Indonesians love their kerupuk, but just what arethese time-honoured snacks made of?
I AM SURE THAT AT SOME TIME OR you have all received a “You know you’re Indonesian if...” or a “You know you’ve been in Indonesia too long if...” joke list via email or on your Facebook page if you’ve already been living here a while. These humorous lists always include a few references to some of Indonesia’s quirkiest eating habits – such as the ever-popular snack of kerupuk (crackers).

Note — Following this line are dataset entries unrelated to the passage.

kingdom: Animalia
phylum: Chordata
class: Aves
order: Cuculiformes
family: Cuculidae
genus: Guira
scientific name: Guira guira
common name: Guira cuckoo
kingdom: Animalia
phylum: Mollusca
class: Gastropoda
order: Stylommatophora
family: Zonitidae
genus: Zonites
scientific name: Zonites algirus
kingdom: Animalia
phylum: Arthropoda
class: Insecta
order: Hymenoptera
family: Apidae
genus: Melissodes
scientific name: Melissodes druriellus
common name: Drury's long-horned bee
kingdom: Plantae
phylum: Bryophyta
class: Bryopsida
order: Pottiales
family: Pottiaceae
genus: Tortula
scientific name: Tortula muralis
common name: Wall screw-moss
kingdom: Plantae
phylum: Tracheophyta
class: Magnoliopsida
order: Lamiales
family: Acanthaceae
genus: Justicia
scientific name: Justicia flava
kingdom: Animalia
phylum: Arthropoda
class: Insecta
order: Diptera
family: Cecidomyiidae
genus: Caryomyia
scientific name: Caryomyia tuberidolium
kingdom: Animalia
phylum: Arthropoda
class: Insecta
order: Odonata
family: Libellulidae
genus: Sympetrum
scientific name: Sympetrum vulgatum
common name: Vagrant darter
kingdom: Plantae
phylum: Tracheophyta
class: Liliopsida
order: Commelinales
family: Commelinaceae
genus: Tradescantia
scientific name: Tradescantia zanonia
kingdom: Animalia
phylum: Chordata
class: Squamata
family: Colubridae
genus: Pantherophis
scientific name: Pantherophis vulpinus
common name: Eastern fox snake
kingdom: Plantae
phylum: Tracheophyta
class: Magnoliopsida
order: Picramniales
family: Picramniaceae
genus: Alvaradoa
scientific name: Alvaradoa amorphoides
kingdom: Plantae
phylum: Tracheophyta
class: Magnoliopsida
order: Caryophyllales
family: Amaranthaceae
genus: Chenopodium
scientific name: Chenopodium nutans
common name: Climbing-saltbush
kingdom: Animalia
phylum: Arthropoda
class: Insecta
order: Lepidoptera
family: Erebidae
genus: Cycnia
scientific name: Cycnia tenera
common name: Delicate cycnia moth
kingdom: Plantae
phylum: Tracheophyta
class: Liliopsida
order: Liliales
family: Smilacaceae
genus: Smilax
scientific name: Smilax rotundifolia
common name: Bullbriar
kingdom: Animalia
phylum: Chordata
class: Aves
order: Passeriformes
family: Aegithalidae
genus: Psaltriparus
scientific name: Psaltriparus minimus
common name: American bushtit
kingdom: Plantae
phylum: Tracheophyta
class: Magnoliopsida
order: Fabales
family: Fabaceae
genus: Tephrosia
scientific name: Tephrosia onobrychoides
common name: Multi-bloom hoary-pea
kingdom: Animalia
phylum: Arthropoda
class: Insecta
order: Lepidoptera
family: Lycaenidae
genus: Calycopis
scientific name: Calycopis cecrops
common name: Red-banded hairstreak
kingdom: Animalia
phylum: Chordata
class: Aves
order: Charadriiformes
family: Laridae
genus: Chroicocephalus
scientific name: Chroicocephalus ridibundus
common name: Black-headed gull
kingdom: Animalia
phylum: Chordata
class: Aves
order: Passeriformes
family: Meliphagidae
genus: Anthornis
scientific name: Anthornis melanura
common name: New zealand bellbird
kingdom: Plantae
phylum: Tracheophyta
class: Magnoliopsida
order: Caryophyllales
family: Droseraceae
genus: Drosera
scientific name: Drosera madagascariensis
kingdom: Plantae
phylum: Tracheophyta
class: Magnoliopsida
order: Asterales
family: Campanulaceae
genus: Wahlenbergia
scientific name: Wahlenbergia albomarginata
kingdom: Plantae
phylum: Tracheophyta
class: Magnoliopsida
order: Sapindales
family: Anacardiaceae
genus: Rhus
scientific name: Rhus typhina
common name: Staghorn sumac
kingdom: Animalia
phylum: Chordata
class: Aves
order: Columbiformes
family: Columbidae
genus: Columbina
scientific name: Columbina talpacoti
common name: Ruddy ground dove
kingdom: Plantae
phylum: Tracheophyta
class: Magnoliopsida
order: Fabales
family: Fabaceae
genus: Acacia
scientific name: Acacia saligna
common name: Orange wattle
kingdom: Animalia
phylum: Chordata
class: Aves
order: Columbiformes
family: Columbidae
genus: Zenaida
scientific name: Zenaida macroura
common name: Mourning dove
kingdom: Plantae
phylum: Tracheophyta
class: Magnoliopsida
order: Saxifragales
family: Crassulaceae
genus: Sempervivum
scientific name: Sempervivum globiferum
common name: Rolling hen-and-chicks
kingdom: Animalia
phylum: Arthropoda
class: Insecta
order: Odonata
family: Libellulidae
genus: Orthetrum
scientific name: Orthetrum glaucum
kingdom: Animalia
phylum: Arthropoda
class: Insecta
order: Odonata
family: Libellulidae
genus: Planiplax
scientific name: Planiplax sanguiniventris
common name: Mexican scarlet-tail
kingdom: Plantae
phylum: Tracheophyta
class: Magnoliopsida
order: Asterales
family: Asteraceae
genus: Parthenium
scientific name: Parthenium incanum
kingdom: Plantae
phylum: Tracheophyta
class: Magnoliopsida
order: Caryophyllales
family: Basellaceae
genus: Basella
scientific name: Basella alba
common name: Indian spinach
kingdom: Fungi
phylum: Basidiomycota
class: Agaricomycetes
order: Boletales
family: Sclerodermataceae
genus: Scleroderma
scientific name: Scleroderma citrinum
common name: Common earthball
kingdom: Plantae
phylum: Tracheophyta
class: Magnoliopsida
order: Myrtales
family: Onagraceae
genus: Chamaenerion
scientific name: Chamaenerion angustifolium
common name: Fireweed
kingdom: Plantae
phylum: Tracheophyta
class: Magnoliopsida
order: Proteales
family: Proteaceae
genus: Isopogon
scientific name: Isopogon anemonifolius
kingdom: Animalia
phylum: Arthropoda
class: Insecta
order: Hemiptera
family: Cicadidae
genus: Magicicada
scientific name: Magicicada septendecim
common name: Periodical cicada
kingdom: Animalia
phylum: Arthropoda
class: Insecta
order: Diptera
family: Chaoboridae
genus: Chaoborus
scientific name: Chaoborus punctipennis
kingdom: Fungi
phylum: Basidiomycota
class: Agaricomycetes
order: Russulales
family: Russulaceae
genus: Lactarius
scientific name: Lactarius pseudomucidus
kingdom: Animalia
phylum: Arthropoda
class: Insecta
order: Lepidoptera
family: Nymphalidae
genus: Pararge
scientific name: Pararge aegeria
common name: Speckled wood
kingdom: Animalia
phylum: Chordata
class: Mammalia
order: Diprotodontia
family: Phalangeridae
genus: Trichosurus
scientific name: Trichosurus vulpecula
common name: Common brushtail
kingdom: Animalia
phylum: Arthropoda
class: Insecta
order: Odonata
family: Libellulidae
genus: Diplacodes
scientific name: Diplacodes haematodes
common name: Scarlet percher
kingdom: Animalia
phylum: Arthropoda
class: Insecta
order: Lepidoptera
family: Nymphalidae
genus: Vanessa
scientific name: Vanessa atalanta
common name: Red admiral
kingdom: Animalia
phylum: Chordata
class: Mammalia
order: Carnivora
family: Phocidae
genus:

Nobody can eat kerupuk like an Indonesian can and no nation can boast as many varieties of kerupuk as we can. We eat the stuff for breakfast, lunch and dinner, and snack on it at anytime in between. We eat kerupuk as it is, or crushed and sprinkled on top of our food, or fold it into our porridge. And we also enjoy it with a little dipping sauce. We demand kerupuk when the waiter has forgotten to place some on our dining table and we enjoy it not only for its taste, but also for the satisfying crunch that the stuff makes when chomped on. And in between bites of kerupuk, we delightedly get our teeth stuck into some keripik. Take these two items away from us and we would be a very, very angry nation indeed. Put a ban on rempeyek and only the Javanese would be upset, but if you proscribed against kerupuk and keripik, then you’d have a revolution on your hands.
I recently tried to come up with some clear definitions of kerupuk, keripik, and rempeyek, and it proved to be a difficult task, to say the least. Even when I tried to define these three staples as “snacks made from...” my descriptions sounded all wrong, as the huge number of varieties of these ever-ubiquitous food stuffs makes them deserving of more than just snack status.
Kerupuk are generally made from starch (mainly tapioca) with the optional addition of a little fish protein, and the closest synonym in English would be cracker. Keripik are generally made from sliced root vegetables (or fruit and vegetables), which are then fried. The anomalies in this definition are keripik paru (which are made from fried cow’s lung) and keripik ceker (made from boneless chicken feet). There’s also another wildly popular subset in this category that are made from melinjo (gnetum gnemon in Latin), and we call these emping (Barack Obama is a fan!). Rempeyek, on the other hand, is made from peanuts, anchovies or shrimp, and starch. All are equally delicious, of course!
So how are kerupuk made exactly? Simple; the most basic kerupuk are made from tapioca starch with a little salt, MSG, and food colouring thrown into the mix. Mash all of these ingredients together until it becomes dough like, steam it, slice it thinly, dry it under the sun until its water content drops almost to zero, and then deep fry in hot oil. In a few seconds it will expand like popcorn as the water bound in the kerupuk turns to steam. The cheapest kind of kerupuk is cooked not in oil but in sand and we call this stuff kerupuk melarat (literally: low-income/penniless crackers). In Jakarta and Surabaya, this stuff is also known by its other disgusting name: kerupuk upil (snot crackers).
A good quality kerupuk should be made from decent quality tapioca starch and fish protein – the most popular varieties are seafood, fresh-water fish and prawn. The proportions of protein and starch used also affect the quality and the taste of the resulting kerupuk. My grandma taught me that the secret is to use 1:0.75 ratio of proportions (0.75 is for the protein). How the stuff is made is pretty much always the same though - mash up the protein until it becomes a paste, and then mix it with tapioca flour, seasoning and water to make a dough. Steam it, slice it thinly, sun dry it, and deep-fry it whenever your kerupuk addiction starts to nag. Sadly though, more and more producers these days are to starting to us fish flavouring as opposed to real fish meat.
Perhaps the most famous kerupuk of this kind is kerupuk udang (prawn crackers), which are pretty much omnipresent in warung (food stalls) selling many different kinds of sustenance, from nasi goreng (fried rice) to nasi rames (mixed rice) and soto ayam (chicken-noodle soup). Kerupuk ikan (fish crackers) from Bangka, kuku macan (literally: tiger’s nails) from Samarinda, and kemplang from Palembang and Lampung are all made from white-flesh fish, which makes for a pleasant aroma and a umami-type taste. Kemplang can be fried but the best stuff is always grilled.
Two anomalies are rengginang, which is made from sticky rice and famous in the Tasikmalaya and Garut areas (similar is intip from Central and East Java), and rambak, which is made from cow or buffalo skin (also known as kerecek in Jogja and Solo, kerupuk kulit in Bahasa Indonesia or jangek in West Sumatra). Making rambak is a challenging and labour-intensive process. You need to remove the hair from the skin, clean it again in water, cut and sun dry it, and then fry it…twice (first in low-temperature oil and then in high-temperature oil). I’ve seen how people make rambak several times and I am convinced that the first frying stage is much more art than science. And I tell you, rambak is most excellent with a cool mug of beer!